Numéro 147 mars - avril 2008


 Le Conseil de sécurité doit imposer à Khartoum des forces non-africaines

Pour les NU, un accord de paix est un préalable qui rendra la mission de la force hybride moins dangereuse au Darfour A la demande de la France, les représentants du Conseil de Sécurité et les médiateurs des NU et de l'UA ont rencontré Abd el Wahid el Nour à Genève le 19 mars. Ce dirigeant historique de l'Armée de Libération du Soudan, refuse les négociations de paix sans suspension du conflit armé, ce que la communauté internationale jugeait déraisonnable. Il leur a expliqué que le non-respect par le gouvernement de deux cessez-le-feu et le non désarmement des janjawid font qu'il n'a pas confiance en Khartoum pour négocier. Ses interlocuteurs ont reconnu la nécessité de renforcer la sécurité générale au Darfour. L'un des faucons du régime, Nafi Ali Nafi, a dit aussitôt : «  Le Conseil de Sécurité ne nous arrêtera pas de combattre les rebelles, même si le monde entier hurle. Pas de conditions aux négociations de paix ». Décodé, c'est un vif mécontentement.

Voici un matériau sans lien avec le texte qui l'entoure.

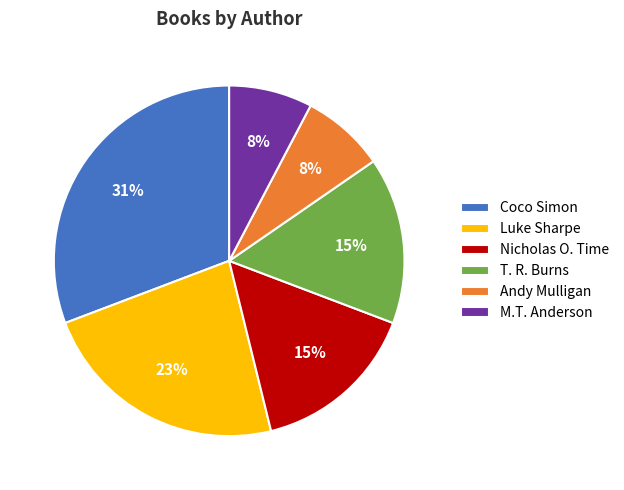

What percentage is the Nicholas O. Time slice, to the nearest percent?

15%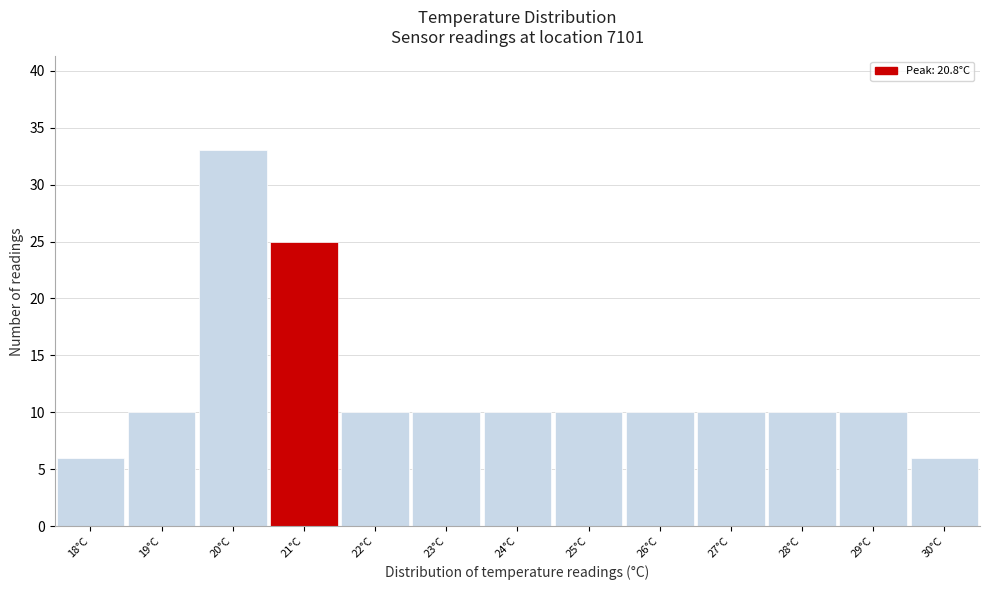

What is the height of the bar covering 18.5 to 19.5 on the x-axis? The values are not printed on the chart, so give them approximately, as read against the axis.

10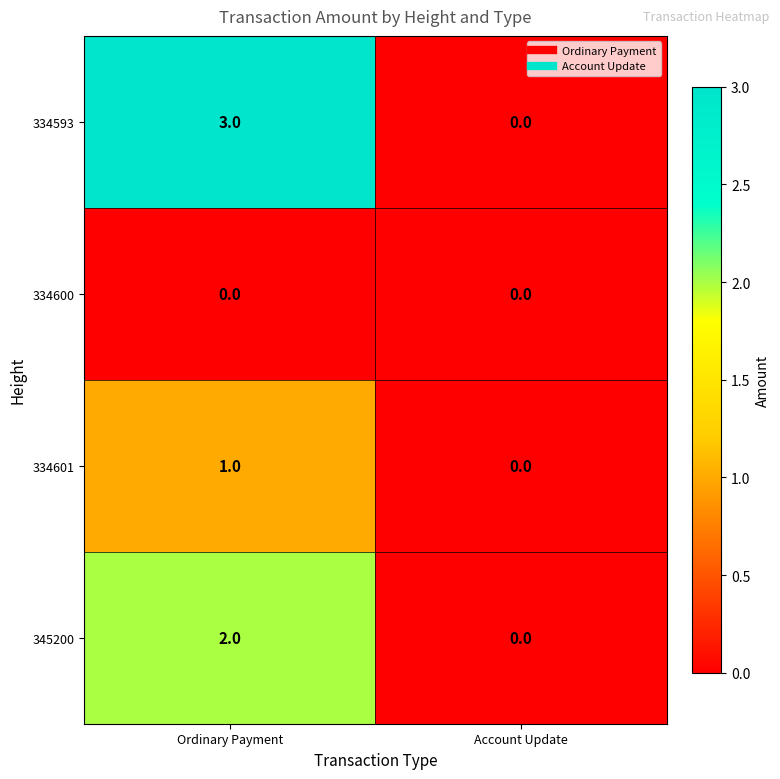

What is the difference between the 334593 values at Ordinary Payment and Account Update?

3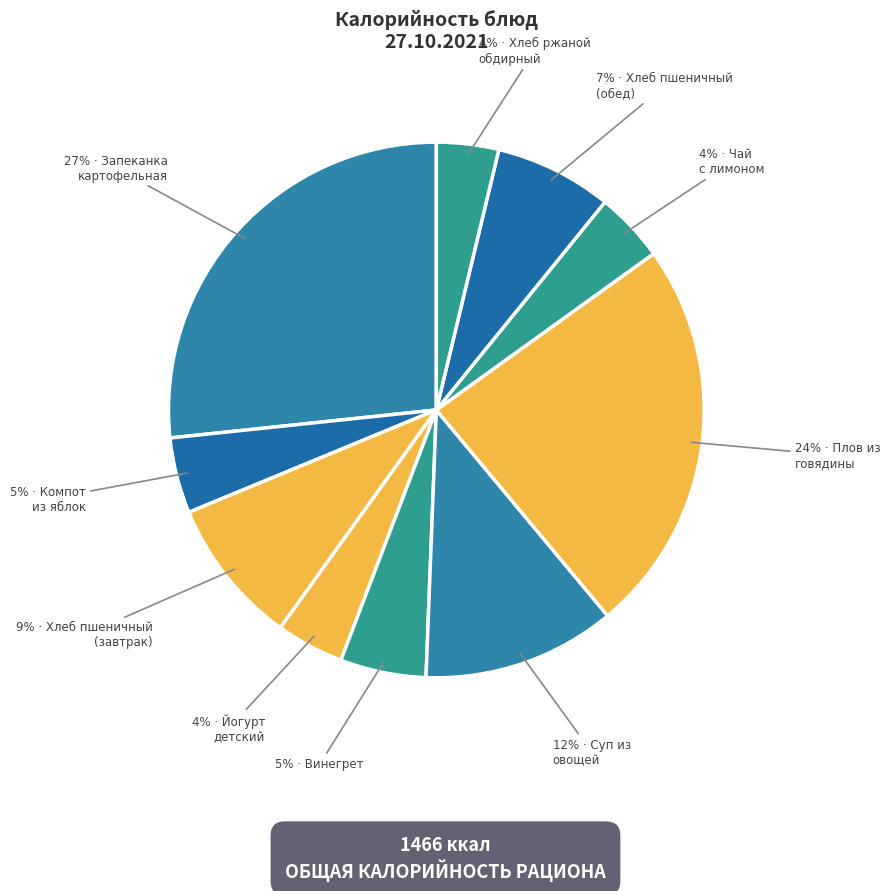

Count the number of slices in the pie.

10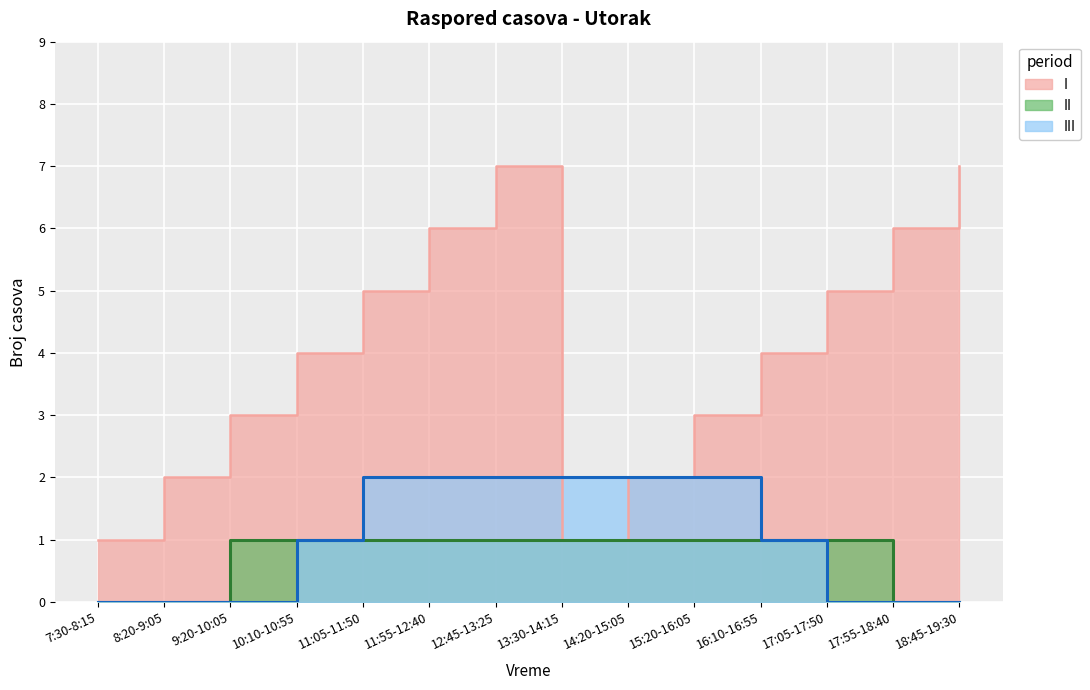

Between 18:45-19:30 and 9:20-10:05, which is larger?

18:45-19:30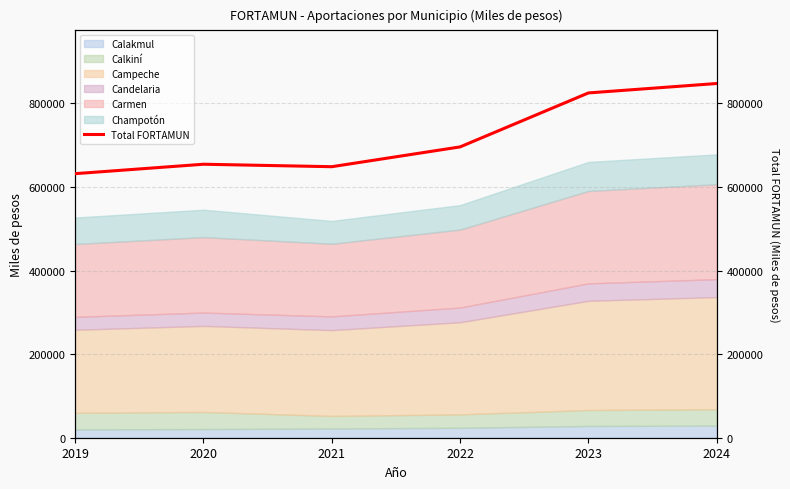

What is the sum of all values?

4302834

Le Statut (SOFA) de la Minuad (mission des NU au Darfour), a été signé avec Khartoum. Elle a droit d'abord à des stations de radio sous son contrôle exclusif pour donner des informations relatives à son mandat, ensuite à la liberté entière et sans restriction de mouvements sauf par air pour lesquels une permission de l'administration de l'aviation civile soudanaise est nécessaire, et aussi à des communications radio, portable, e-mail, entre ses différents sites, mais pas avec les troupes et véhicules en mouvement. Pour certains membres de son personnel : « Le mandat de la Minuad est plus restrictif que celui d'Amis ne l'était. ».

Cette Force doit assurer la protection des civils. Le Mouvement rebelle pour la Justice et l'Egalité (MJE), en allant soutenir le président Déby au Tchad, a abandonné sa région au nord de Geneina. Du coup, l'aviation, puis les hordes janjawid et enfin l'armée y ont attaqué les civils, tué, dont des membres d'ONG, pillé et brûlé trois villes, leurs écoles, dispensaires et agences d'aide, ont détrui t les puits, ont causé la fuite de quelques 50 000 personnes qu'ils ont empêché bientôt de se réfugier au Tchad. La Minuad a écrit un rapport accablant, mais n'a rien fait, n'ayant pas de mandat pour intervenir militairement.

Certes la Force n'a que 9 000 hommes sur les 26 000 prévus. Elle attendait en mars environ 8 000 éthiopiens et égyptiens. Pour cette force, le gouvernement soudanais ne veut, hors quelques chinois, que des africains. En effet, l'Amis créée par l'Union Africaine s'est, par incapacité, attirée l'antipathie des rebelles, des civils et même des janjawid, ce qui a bien arrangé Khartoum. Que le Conseil de Sécurité impose des troupes non africaines ! Déjà la Chine désireuse de se concilier l'opinion avant les jeux olympiques, a conseillé à Khartoum d'accepter Népalais et Thaïs.

Un espoir sur la Minucart et l'Eufor, déployées au Tchad et en RCA, a été mis pour leur impact positif sur le Darfour. En attendant, Khartoum a attaqué un de leurs véhicules égaré au Soudan, tuant un Français. L'Eufor a répondu qu'elle empêchera toute incursion au Tchad.

 

A Khartoum, témoignages d'un boom économique, les constructions de tours de bureaux, de centres commerciaux et d'hôtels pullulent, les automobiles de luxe et autres biens somptueux abondent. Qui sont ces nouveaux riches qui ne semblent pas s'inquiéter du Darfour ? Par exemple les membres du parti au pouvoir, le Congrès national (CN), qui profitent de la rente pétrolière. Curieusement, les membres du CN originaires de province n'investissent pas dans leur région d'origine. Les écarts de richesse entre prospères et pauvres dans la capitale, entre Centre et périphérie se creusent dans tout le pays. Ce dernier point fut une grande cause de toutes les insurrections.